女佣把兔子玩偶抽出来,一起塞进编织篓,准备带去洗衣房一道洗,没有注意到玩偶脸上一只玻璃眼珠滚落地毯,消失在墙角。
不过她们并没能顺利去划船。
抵达湖边时,锡娜遇到了她的未婚夫,那个在新生舞会上笑容腼腆的小伙子,听他说是被自己父亲邀请来散心后,锡娜不得不先让她们先去玩,自己跟人寒暄几句。
乔姬不会划船,伊荷一个人也划不动,俩人干脆找了个有树荫的空地铺了张格子布坐下,边写作业边等锡娜。
阳光烤得草地散发出好闻的香气,伊荷写了没两页就感到昏昏欲睡。
乔姬注意到她浓浓的倦意,“你昨晚没睡好吗?”
伊荷打了个哈欠:“很明显。”
被两个人挤在中间的缝隙,晚上翻身都翻不动,而且她本来也不习惯和别人一起睡,能睡好才奇怪了。
乔姬也想到了这点,不好意
思地笑了下,“对不起啦。”
都怪锡娜非要讲那么可怕的故事,害她不敢一个人睡。
伊荷看了眼远处的锡娜和她的未婚夫,合上练习册,揉了揉眼,“乔姬,想打会儿盹,等锡娜回来,记得叫醒我。”
“没问题。”
伊荷在格子布上找了块地方,侧躺着阖上眼。
“只是标本而已,不要害怕。”
嘉蒂安慰道,“你看它们,长得不是很像你的父母吗?多看看,说不定就没那么难过了。
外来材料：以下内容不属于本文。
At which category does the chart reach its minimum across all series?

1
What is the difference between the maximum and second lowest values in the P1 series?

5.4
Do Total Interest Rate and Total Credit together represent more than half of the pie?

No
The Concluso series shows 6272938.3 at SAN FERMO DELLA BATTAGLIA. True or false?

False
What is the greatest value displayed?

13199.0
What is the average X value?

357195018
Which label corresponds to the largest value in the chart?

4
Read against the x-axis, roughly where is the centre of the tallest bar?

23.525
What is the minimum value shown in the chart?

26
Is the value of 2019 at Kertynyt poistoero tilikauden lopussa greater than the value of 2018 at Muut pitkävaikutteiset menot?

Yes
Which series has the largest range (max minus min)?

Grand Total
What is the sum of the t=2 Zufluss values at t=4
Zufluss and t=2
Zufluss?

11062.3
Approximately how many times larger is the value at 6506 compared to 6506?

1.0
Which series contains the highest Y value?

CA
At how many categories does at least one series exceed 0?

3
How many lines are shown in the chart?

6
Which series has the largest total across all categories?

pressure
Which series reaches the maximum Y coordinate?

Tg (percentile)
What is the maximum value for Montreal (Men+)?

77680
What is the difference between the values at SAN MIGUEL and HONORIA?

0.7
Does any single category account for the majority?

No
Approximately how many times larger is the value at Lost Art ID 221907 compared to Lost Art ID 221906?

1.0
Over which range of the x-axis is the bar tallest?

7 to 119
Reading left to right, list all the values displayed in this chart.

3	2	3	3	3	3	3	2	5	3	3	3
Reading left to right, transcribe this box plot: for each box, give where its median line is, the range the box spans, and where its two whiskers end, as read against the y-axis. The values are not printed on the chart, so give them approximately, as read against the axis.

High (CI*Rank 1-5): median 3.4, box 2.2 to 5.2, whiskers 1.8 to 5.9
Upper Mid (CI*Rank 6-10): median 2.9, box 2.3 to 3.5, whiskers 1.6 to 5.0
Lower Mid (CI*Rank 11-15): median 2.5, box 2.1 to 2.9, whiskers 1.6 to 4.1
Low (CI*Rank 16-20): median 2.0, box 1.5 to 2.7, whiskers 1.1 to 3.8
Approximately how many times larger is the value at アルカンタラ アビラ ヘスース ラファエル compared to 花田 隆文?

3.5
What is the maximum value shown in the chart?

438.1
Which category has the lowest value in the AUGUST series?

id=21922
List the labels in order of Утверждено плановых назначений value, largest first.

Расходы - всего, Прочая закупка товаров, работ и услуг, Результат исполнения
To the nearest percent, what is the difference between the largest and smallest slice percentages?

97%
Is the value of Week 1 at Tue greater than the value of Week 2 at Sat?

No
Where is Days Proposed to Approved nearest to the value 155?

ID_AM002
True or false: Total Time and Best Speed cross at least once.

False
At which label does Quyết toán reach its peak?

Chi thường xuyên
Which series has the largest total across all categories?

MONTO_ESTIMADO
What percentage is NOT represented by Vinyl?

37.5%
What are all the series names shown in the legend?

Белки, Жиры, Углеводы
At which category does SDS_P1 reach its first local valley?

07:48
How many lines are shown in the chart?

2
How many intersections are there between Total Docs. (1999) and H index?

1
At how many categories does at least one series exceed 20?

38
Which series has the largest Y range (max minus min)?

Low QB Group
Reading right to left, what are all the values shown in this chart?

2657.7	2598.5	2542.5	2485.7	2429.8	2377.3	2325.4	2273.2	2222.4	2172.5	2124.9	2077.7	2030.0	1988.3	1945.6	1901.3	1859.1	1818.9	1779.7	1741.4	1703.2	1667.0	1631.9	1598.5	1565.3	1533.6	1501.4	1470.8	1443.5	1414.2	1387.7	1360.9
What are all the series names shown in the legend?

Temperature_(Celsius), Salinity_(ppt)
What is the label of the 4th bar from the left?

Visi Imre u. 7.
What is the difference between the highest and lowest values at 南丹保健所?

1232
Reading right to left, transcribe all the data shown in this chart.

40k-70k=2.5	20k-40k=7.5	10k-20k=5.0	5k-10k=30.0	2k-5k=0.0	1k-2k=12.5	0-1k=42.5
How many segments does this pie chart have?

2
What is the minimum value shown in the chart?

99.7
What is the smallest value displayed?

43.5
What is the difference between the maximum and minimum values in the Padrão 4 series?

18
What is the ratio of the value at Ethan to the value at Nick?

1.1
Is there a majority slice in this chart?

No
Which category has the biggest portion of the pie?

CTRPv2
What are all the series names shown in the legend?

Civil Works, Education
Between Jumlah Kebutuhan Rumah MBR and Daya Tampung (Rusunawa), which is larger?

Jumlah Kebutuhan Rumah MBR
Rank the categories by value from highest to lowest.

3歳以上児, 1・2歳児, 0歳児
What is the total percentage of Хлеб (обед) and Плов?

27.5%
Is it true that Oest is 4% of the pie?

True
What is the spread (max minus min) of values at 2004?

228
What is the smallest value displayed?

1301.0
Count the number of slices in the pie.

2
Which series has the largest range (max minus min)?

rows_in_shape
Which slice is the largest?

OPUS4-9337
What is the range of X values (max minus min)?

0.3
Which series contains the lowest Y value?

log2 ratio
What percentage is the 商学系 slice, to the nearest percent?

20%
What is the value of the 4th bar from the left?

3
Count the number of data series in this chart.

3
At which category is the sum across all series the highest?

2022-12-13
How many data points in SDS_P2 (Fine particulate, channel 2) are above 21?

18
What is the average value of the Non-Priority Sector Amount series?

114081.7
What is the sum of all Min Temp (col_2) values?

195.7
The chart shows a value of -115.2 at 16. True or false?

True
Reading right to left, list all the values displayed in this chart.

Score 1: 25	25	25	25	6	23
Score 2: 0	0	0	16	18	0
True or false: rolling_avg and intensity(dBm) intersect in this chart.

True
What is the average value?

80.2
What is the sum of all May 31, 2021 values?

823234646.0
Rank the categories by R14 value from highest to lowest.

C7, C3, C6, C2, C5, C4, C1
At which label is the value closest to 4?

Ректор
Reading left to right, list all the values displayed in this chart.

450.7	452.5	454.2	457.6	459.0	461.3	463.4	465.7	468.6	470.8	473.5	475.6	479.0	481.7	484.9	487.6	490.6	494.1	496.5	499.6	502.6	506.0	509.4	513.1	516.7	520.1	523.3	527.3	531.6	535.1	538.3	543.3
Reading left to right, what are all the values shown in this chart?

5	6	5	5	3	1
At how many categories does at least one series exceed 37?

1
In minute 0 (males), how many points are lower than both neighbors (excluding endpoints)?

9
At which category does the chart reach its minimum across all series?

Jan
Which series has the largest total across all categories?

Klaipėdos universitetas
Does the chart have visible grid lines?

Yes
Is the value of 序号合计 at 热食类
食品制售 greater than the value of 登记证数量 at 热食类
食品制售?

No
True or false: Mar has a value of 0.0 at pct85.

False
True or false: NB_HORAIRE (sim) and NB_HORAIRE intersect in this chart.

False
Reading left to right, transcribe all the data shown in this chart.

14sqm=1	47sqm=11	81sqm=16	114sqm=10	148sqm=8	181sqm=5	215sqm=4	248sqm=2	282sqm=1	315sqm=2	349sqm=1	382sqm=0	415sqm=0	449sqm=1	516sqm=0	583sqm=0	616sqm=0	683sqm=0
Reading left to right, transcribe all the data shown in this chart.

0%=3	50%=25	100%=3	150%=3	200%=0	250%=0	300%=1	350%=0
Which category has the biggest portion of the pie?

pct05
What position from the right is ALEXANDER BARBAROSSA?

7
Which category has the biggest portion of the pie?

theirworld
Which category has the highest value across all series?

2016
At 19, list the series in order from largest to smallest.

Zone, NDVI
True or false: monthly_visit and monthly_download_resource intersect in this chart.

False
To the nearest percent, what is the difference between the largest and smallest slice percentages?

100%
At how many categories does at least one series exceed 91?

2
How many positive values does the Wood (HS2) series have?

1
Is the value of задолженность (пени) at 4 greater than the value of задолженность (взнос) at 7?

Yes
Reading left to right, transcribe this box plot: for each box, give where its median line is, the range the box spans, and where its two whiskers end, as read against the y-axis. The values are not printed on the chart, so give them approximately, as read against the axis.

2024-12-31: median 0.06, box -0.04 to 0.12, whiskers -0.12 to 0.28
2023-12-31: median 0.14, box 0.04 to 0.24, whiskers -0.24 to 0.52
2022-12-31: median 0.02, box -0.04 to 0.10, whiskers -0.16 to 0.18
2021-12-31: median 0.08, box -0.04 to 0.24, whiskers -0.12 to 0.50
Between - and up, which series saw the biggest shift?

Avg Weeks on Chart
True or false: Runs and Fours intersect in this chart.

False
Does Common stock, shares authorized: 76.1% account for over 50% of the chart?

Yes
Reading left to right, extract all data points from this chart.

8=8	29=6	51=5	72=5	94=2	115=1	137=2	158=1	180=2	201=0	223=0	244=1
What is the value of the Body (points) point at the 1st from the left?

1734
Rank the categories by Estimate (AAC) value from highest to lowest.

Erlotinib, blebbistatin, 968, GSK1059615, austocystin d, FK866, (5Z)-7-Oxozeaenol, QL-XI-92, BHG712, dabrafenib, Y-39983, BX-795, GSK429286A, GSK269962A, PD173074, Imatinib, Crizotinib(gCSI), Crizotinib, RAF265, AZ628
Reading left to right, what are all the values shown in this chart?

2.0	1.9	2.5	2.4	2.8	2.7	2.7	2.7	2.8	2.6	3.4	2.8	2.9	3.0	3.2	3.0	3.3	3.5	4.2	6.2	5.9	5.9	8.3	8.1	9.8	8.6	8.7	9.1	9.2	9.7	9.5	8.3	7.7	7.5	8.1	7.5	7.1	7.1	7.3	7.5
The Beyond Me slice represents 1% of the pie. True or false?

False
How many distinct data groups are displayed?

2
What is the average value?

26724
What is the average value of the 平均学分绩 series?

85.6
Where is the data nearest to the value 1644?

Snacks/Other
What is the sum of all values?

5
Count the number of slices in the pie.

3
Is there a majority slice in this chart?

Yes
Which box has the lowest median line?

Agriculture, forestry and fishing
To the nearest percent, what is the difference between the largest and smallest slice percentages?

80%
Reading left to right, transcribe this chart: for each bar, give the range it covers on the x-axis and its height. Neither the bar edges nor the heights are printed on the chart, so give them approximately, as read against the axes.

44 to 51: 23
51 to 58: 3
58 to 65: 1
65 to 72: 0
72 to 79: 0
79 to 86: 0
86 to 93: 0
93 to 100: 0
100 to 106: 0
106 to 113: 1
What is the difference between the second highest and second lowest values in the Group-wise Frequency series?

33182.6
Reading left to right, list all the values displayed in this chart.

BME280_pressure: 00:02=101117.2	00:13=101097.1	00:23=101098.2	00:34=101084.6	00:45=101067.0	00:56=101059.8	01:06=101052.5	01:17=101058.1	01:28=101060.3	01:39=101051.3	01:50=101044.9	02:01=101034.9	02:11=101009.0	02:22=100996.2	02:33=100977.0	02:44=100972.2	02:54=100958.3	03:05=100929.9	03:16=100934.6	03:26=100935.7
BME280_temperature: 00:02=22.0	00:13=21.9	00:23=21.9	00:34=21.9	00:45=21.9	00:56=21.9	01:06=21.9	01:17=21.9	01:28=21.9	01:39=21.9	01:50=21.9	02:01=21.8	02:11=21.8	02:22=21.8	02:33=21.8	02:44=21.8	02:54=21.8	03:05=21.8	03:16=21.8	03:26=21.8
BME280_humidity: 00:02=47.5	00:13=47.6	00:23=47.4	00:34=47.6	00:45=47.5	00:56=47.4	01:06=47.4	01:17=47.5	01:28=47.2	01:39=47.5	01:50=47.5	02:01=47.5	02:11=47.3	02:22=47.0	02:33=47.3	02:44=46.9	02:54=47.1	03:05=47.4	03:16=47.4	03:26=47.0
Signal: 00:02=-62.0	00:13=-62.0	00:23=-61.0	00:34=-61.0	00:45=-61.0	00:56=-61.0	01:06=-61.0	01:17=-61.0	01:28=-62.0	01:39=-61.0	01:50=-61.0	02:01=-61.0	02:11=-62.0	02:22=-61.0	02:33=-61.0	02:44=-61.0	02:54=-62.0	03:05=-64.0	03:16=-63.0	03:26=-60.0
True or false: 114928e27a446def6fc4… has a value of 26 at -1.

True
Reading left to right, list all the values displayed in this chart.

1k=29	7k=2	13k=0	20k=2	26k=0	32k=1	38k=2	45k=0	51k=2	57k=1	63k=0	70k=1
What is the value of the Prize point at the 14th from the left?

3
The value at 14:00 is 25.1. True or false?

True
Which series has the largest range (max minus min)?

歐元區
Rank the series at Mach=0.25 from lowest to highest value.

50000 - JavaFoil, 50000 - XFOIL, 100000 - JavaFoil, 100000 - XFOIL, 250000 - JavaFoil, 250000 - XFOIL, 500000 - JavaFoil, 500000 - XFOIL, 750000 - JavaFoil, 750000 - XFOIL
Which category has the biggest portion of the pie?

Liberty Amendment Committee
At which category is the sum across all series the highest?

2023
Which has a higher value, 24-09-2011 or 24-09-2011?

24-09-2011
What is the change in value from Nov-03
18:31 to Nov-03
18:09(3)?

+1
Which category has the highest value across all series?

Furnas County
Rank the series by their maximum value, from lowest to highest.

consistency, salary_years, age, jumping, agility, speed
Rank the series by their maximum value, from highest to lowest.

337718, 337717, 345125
”
拉莫:“嘎!”
到底哪个蠢货会通过干尸来缅怀亲人?
这个女人的脑子是不是被工作压榨干净了!
等他恢复了身体、等他——他一定要——
鸟头颤抖得好像打摆子,翎毛在她手心发着颤。
嘉蒂终于意识到她的宠物鸟似乎在害怕,她连忙把他揣进怀里,遮住他的黑豆眼,“好了好了,不看就不看嘛。我带你回去。”